◆ Problems and tasks:
a. Quote the passage on emigration as resistance, starting at "In some traditions, such" and ending at "for later eras.".
b. Print the dataset excerpt rows, starting at the first row and ending at the row containing "critical for communication, cloud-based".

◆ Document text:
<<<<

In some traditions, such emigrations have been symbolically analogized to the Hijrah or to the Exodus.

==Pre-modern class conflict==
This was a method used against local lords by peasants and lower classes in the secessio plebis of Ancient Rome and in Japan as well as Southeast Asia. Fugitive peasants were a recurring phenomenon under European serfdom. This tactic has also been noted as important to the formation of various pre-colonial African states, as well as a template for later eras.

==Anticolonial resistance==
This featured in several anticolonial and decolonization movements, including in British India, as in the Hijrat of 1920 from North-West Frontier Province to independent Afghanistan associated with Abul Kalam Azad of the Khilafat Movement, and in the 1928 Bardoli Satyagraha and 1930 Salt March operations which included some migrations from Gujarat to the princely Baroda State. Hijrat was a tactic commended several times by Gandhi as appropriate to certain circumstances. This tactic was also proposed but not pursued as a form of resistance to concessions in China. And it was also significant in emigration from French West Africa to the Gold Coast and other colonies of British West Africa.

==Radical federalism==
In a country under strong federalism such as the United States, protest can take the form of an internal migration through foot voting to better individual lives, or in a more utopian mode, to alter the political character of a sub-national state through a directed partisan sorting.

>>>>

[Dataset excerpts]
<<<<

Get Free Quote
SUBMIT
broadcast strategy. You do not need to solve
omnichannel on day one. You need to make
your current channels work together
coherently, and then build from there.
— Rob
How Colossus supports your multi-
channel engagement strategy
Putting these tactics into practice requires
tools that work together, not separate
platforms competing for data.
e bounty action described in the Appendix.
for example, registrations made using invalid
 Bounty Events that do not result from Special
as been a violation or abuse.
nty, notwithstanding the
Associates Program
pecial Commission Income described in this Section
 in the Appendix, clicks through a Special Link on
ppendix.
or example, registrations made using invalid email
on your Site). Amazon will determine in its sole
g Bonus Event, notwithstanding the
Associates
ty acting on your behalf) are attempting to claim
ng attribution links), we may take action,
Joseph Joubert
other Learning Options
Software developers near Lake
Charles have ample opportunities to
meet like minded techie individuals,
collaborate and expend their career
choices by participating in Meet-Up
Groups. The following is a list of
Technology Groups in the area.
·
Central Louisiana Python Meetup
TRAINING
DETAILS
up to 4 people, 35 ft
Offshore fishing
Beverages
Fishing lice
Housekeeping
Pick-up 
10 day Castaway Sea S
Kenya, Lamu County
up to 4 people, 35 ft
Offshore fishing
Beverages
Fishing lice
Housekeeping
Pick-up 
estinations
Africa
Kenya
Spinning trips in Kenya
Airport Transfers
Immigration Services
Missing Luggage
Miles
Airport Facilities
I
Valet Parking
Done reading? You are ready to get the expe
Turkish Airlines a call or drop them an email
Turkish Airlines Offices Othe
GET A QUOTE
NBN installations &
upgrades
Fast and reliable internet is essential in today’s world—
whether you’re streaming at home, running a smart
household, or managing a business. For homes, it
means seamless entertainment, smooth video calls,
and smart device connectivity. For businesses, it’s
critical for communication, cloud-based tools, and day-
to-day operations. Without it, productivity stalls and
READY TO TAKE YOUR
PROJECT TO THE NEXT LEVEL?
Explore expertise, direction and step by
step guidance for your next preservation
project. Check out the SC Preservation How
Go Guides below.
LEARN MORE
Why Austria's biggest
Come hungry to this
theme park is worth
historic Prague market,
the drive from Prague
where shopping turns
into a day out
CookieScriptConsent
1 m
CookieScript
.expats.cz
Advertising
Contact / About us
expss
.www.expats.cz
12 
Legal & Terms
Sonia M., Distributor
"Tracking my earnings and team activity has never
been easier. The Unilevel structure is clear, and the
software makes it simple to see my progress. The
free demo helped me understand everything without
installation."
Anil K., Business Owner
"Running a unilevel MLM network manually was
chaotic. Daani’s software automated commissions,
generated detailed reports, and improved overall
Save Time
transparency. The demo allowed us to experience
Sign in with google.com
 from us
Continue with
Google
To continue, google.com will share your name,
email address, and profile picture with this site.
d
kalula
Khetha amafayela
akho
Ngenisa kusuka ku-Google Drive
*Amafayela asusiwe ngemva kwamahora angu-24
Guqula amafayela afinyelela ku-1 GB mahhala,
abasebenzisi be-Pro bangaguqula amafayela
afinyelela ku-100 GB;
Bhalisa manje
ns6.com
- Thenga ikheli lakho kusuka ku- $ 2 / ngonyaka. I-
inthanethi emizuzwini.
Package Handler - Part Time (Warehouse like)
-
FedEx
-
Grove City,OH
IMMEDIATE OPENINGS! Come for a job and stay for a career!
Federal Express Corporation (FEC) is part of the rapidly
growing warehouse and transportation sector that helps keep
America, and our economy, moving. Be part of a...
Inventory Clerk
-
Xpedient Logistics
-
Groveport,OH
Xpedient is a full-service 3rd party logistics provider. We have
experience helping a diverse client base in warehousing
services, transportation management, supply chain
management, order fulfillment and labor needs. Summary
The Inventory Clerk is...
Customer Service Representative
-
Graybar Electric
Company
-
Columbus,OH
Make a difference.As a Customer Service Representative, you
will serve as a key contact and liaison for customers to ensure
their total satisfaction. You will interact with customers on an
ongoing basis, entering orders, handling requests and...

>>>>

◆ Answer list:
a.
In some traditions, such emigrations have been symbolically analogized to the Hijrah or to the Exodus.

==Pre-modern class conflict==
This was a method used against local lords by peasants and lower classes in the secessio plebis of Ancient Rome and in Japan as well as Southeast Asia. Fugitive peasants were a recurring phenomenon under European serfdom. This tactic has also been noted as important to the formation of various pre-colonial African states, as well as a template for later eras.

b.
Get Free Quote
SUBMIT
broadcast strategy. You do not need to solve
omnichannel on day one. You need to make
your current channels work together
coherently, and then build from there.
— Rob
How Colossus supports your multi-
channel engagement strategy
Putting these tactics into practice requires
tools that work together, not separate
platforms competing for data.
e bounty action described in the Appendix.
for example, registrations made using invalid
 Bounty Events that do not result from Special
as been a violation or abuse.
nty, notwithstanding the
Associates Program
pecial Commission Income described in this Section
 in the Appendix, clicks through a Special Link on
ppendix.
or example, registrations made using invalid email
on your Site). Amazon will determine in its sole
g Bonus Event, notwithstanding the
Associates
ty acting on your behalf) are attempting to claim
ng attribution links), we may take action,
Joseph Joubert
other Learning Options
Software developers near Lake
Charles have ample opportunities to
meet like minded techie individuals,
collaborate and expend their career
choices by participating in Meet-Up
Groups. The following is a list of
Technology Groups in the area.
·
Central Louisiana Python Meetup
TRAINING
DETAILS
up to 4 people, 35 ft
Offshore fishing
Beverages
Fishing lice
Housekeeping
Pick-up 
10 day Castaway Sea S
Kenya, Lamu County
up to 4 people, 35 ft
Offshore fishing
Beverages
Fishing lice
Housekeeping
Pick-up 
estinations
Africa
Kenya
Spinning trips in Kenya
Airport Transfers
Immigration Services
Missing Luggage
Miles
Airport Facilities
I
Valet Parking
Done reading? You are ready to get the expe
Turkish Airlines a call or drop them an email
Turkish Airlines Offices Othe
GET A QUOTE
NBN installations &
upgrades
Fast and reliable internet is essential in today’s world—
whether you’re streaming at home, running a smart
household, or managing a business. For homes, it
means seamless entertainment, smooth video calls,
and smart device connectivity. For businesses, it’s
critical for communication, cloud-based tools, and day-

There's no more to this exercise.